A machine that thinks and listens - MIT researchers find a way of making a wearable computer aware of auditory cues

Electronics Times, Nov 30, 1998

A group working at the Massachusetts Institute of Technology (MIT) Media Lab has found a way to use auditory cues to help a wearable computer determine where it is as the user moves around.

The goal is to build a wearable computer to react to real-world events so that it does not attempt to give the user information at inappropriate times, interrupt conversations with alarms and events or react to spoken phrases not meant for the computer.

The system works by trying to classify the sounds around the machine into two distinct layers. One contains sound objects such as speech, ringing telephones and passing cars. The other builds up sound scenes, such as street, supermarket or office environments.
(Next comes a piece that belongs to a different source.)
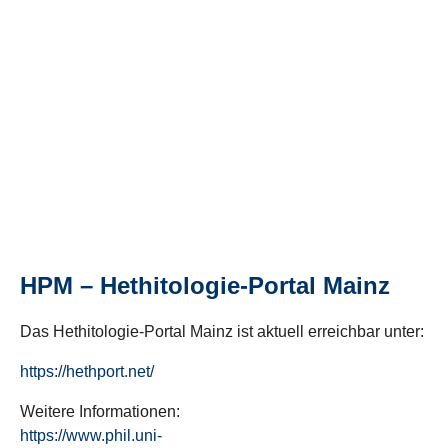
HPM – Hethitologie-Portal Mainz
Das Hethitologie-Portal Mainz ist aktuell erreichbar unter:
https://hethport.net/
Weitere Informationen:
https://www.phil.uni-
The MIT system uses techniques that have also been applied to speech recognition but in a more general way. Filter banks are used to discriminate between speech and other sounds with other feature extraction techniques, such as cepstral analysis and linear predictive co-efficients used to further classify sounds.

Once extracted, the individual features form a time series that is modelled using hidden Markov models (HMMs), another technique used for speech recognition to join individual phonemes into phrases.

Because the system is event-driven, this modelling phase makes it much easier to compile examples that are used to train the system. New sounds are compared with the HMMs to determine which is the most likely scenario for the user's current environment.

Once it has decided on a particular environment, the system determines which messages should make it through to the user. For example, if it detects a conversation of more than several speakers over a period of time, that can be taken as an indication that an audible alarm is not appropriate.

The system could be trained further to recognise when the user is speaking and when the surrounding conversation is taking place further away.